Mobil yang dikendarainya menabrak pagar gerbang Mapolda yang dalam kondisi tertutup rapat hingga rusak parah, lalu berhenti setelah menghantam traffic cone di dalam area penjagaan.

Petugas piket Mapolda langsung mengamankan pelaku di lokasi kejadian.

Akibat insiden tersebut, sejumlah pengendara sepeda motor mengalami luka-luka dan langsung dilarikan ke RS Siloam Jambi untuk mendapatkan perawatan medis.

Positif Narkoba, Polisi Lakukan Penyelidikan

Hasil pemeriksaan urine menunjukkan DK positif mengonsumsi amphetamine dan methamphetamine.

Direktorat Lalu Lintas Polda Jambi telah melakukan olah tempat kejadian perkara serta mengamankan kendaraan yang digunakan pelaku.

Sementara itu, Direktorat Reserse Narkoba Polda Jambi melakukan pemeriksaan lanjutan terhadap DK untuk mendalami keterlibatan narkoba dalam peristiwa tersebut.

"Pelaku masih kami periksa secara intensif untuk mengetahui asal usul narkoba dan kronologi lengkap kejadian," ungkap pihak kepolisian.

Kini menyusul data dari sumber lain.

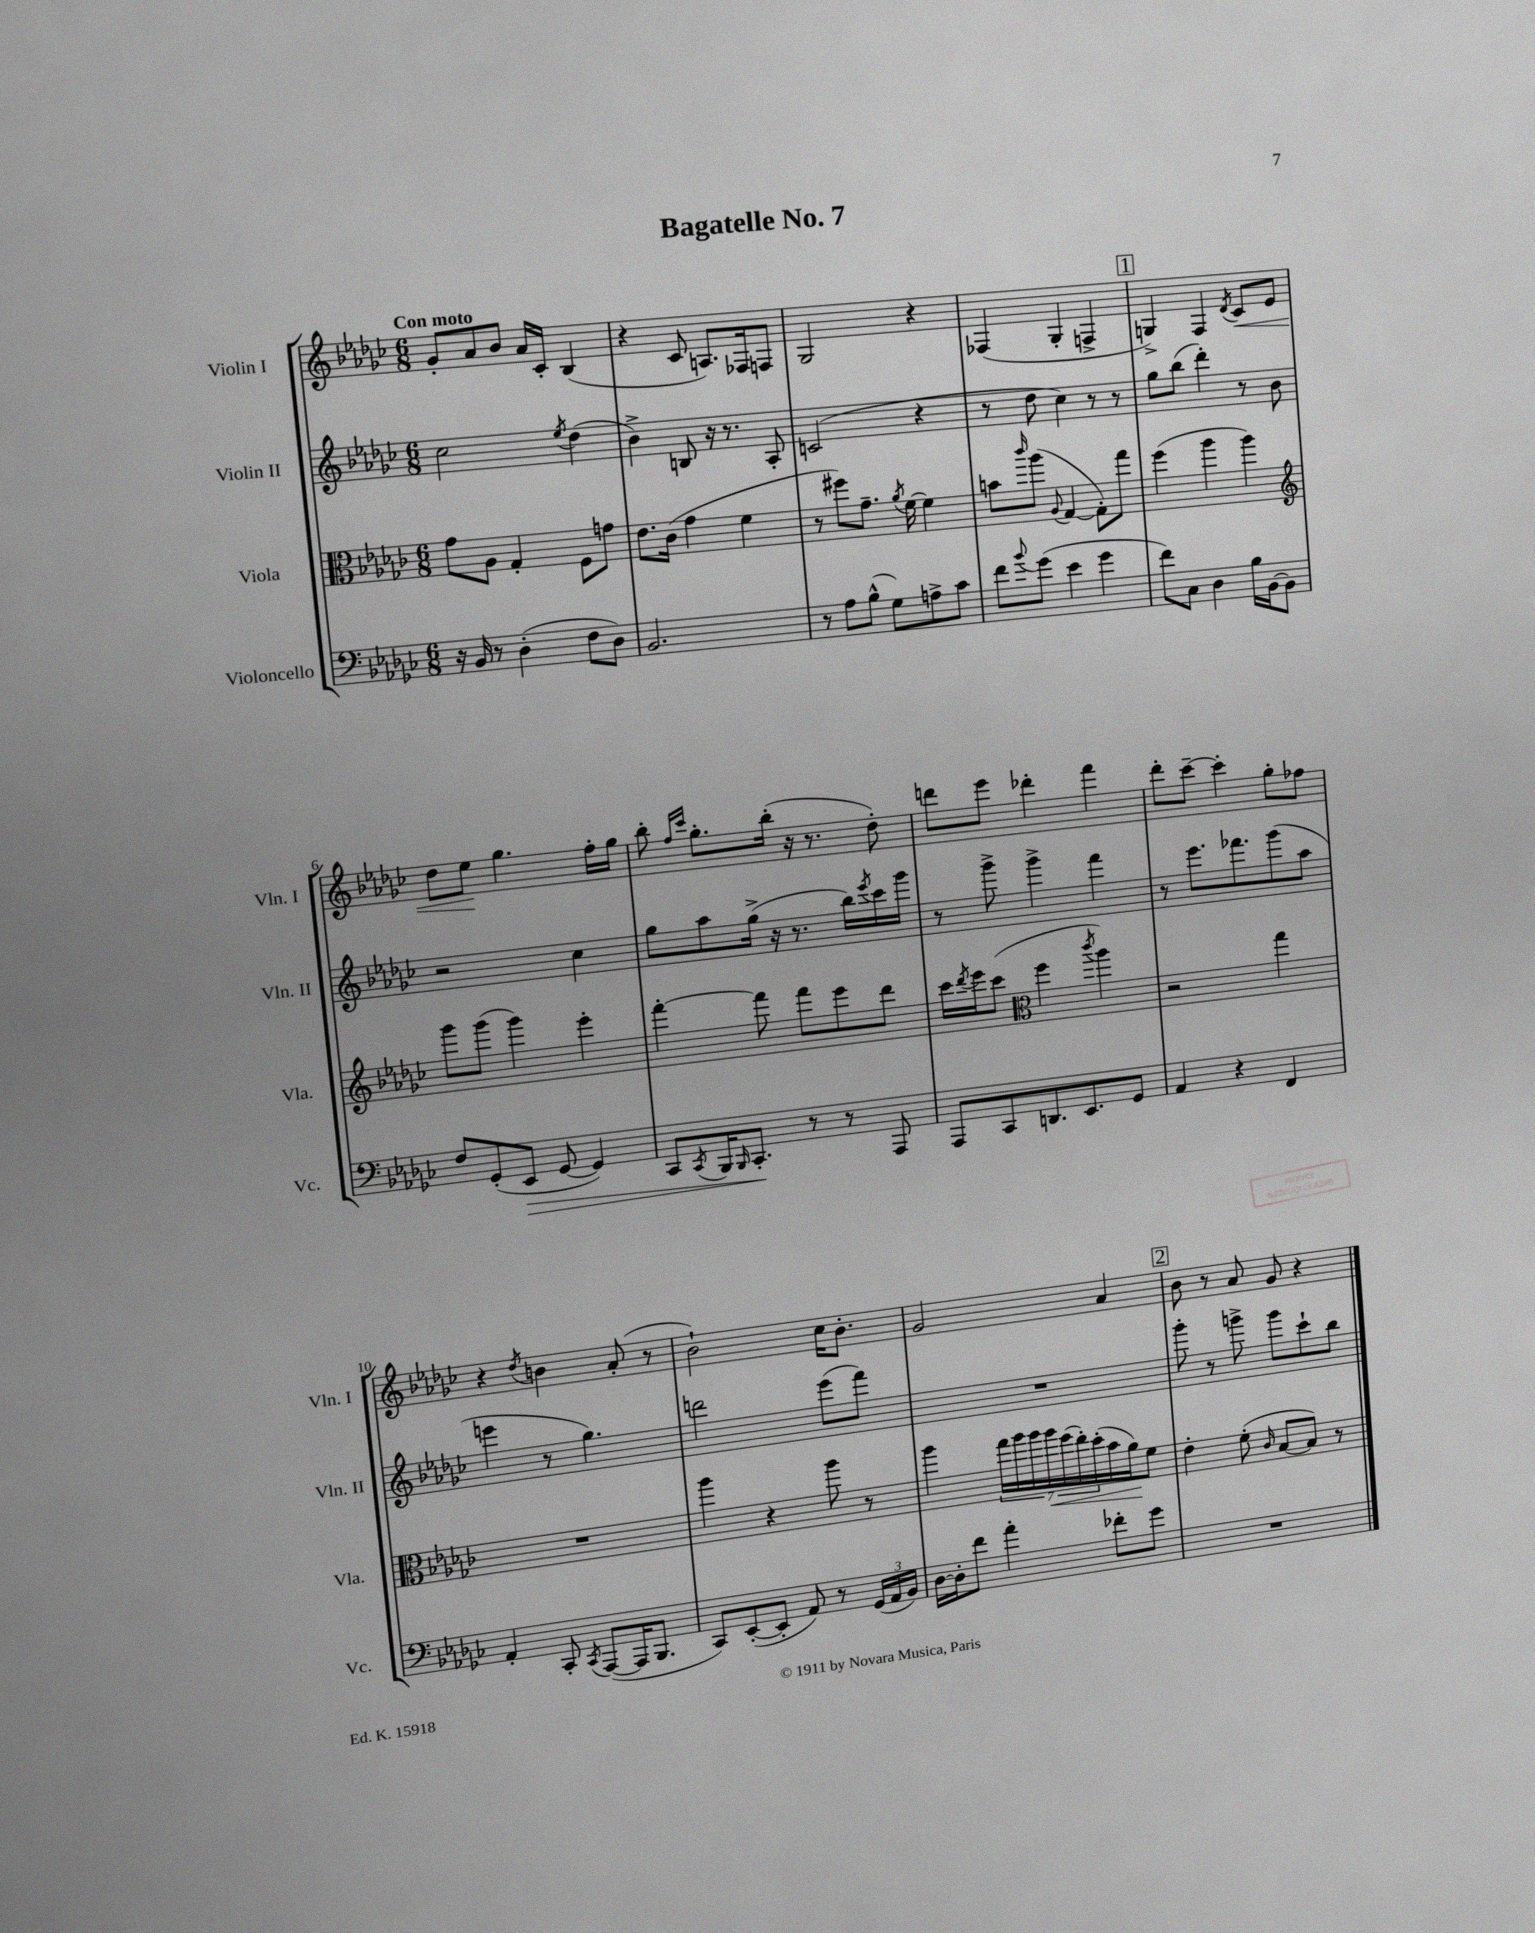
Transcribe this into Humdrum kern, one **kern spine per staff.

**kern	**kern	**kern	**kern
*staff4	*staff3	*staff2	*staff1
*clefF4	*clefC3	*clefG2	*clefG2
*k[b-e-a-d-g-c-]	*k[b-e-a-d-g-c-]	*k[b-e-a-d-g-c-]	*k[b-e-a-d-g-c-]
*M6/8	*M6/8	*M6/8	*M6/8
16r	8g-	2cc-	8g-'
16BB-	.	.	.
8r	8A-	.	8a-
(4D-'	4G-'	.	8b-
.	.	.	16a-
.	.	.	16c-'
.	.	8qee-	.
8F	8F	(4dd-	(4B-
8D-)	8g	.	.
=	=	=	=
2.BB-	8.e-	4b-^)	4r
.	(16c-	.	.
.	4g-	8B	8c-
.	.	16r	8.A)
.	.	8.r	.
.	4f	.	.
.	.	.	16F-
.	.	8A-'	8F
=	=	=	=
8r	8r	(2c	2G-
8A-	8ff#)	.	.
(8B-^^	8.g-~	.	.
8G-)	.	.	.
.	8qa-	.	.
.	[16f	.	.
8A^	4f]	4r	4r
8c-	.	.	.
=	=	=	=
8f	8b	8r	(4F-
8qqb-	16qqccc-	.	.
(8g-	(8aa-	8dd-	.
.	8qqA-	.	.
4e-	[4G-	4cc-)	4G-'
4g-	8G-'])	8r	4F^
.	8gg-	8r	.
=	=	=	=
8f)	(4ff	8gg-	4G^)
8C-	.	(8bb-	.
4D-	4aa-	4ddd-')	4F
.	.	.	8qd-
16B-	4aa-)	8r	8c-
[16BB-	.	.	.
8BB-]	.	8b-	8e-
=	=	=	=
*	*clefG2	*	*
8F	8ggg-	2r	8dd-
(8GG-'	(8ggg-	.	8ee-
8EE-	4ggg-)	.	4.gg-
[8GG-	.	.	.
4GG-])	4eee-'	4cc-	.
.	.	.	16ff'
.	.	.	16gg-
=	=	=	=
8CC-	[4fff'	8gg-	8bb-'
.	.	.	16qqff
8qCC-	.	.	16qqccc-
16BBB-	.	8aa-	8.gg-'
16qqBBB-	.	.	.
8.CC-'	.	.	.
.	8fff]	(16gg-^	.
.	.	16r	(16bb-'
8r	8fff	8.r	16r
.	.	.	8.r
8r	8eee-	.	.
.	.	16bb-)	.
.	.	8qeee-	.
8AAA-	8ddd-	16ccc-	8dd-')
.	.	16ggg-	.
=	=	=	=
8AAA-	16ccc-	8r	8ddd
.	8qddd-	.	.
.	16eee-	.	.
8CC-	(8ccc-	8ggg-^	8eee-
*	*clefC3	*	*
8.DD	4ff	4ggg-^	4ddd-'
8.EE-	.	.	.
.	8qccc-	.	.
.	4aa-)	4fff	4fff
8GG-	.	.	.
=	=	=	=
4AA-	2r	8r	8ddd-'
.	.	8.eee-	[8ccc-~
4r	.	.	4ccc-']
.	.	8.fff-	.
4FF	4gg-	(8ggg-	8gg-'
.	.	8aa-	8ff-
=	=	=	=
4AA-'	2.r	4eee	4r
.	.	.	8qdd-
8CC-'	.	8r	4b
8qCC-	.	.	.
([8AAA-	.	4.gg-)	.
16AAA-]	.	.	(8a-'
8.BBB-	.	.	.
.	.	.	8r
=	=	=	=
8CC-)	4aa-	2ddd	2b-`)
([8EE-'	.	.	.
8EE-']	4r	.	.
8AA-)	.	.	.
8r	8aa-	(8eee-	16cc-
.	.	.	8.b-'
(24GG-	8r	8fff)	.
24AA-	.	.	.
24BB-)	.	.	.
=	=	=	=
[16D-	4aa-	2.r	2g-
16D-']	.	.	.
8f	.	.	.
4a-'	28gg-	.	.
.	28aa-	.	.
.	28aa-	.	.
.	28aa-	.	.
.	(28ff	.	.
.	28ee-')	.	.
.	(28dd-'	.	.
8f-'	16b-	.	4a-
.	16a-)	.	.
8g-	8f	.	.
=	=	=	=
2.r	4e-'	8ggg-'	8b-
.	.	8r	8r
.	(8f'	8ggg^	8a-
.	16qqc-	.	.
.	[8B-	8ggg	8g-
.	8B-])	8ccc-`	4r
.	8r	8bb-	.
==	==	==	==
*-	*-	*-	*-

DK diketahui merupakan warga Desa Koto Boyo, Kecamatan Batin XXIV, Kabupaten Batanghari, namun hingga kini belum diketahui dari mana ia berasal sebelum kejadian berlangsung.

Kasus ini menjadi peringatan serius akan bahaya mengemudi di bawah pengaruh narkoba yang tidak hanya mengancam keselamatan diri sendiri, tetapi juga membahayakan masyarakat serta merusak fasilitas negara.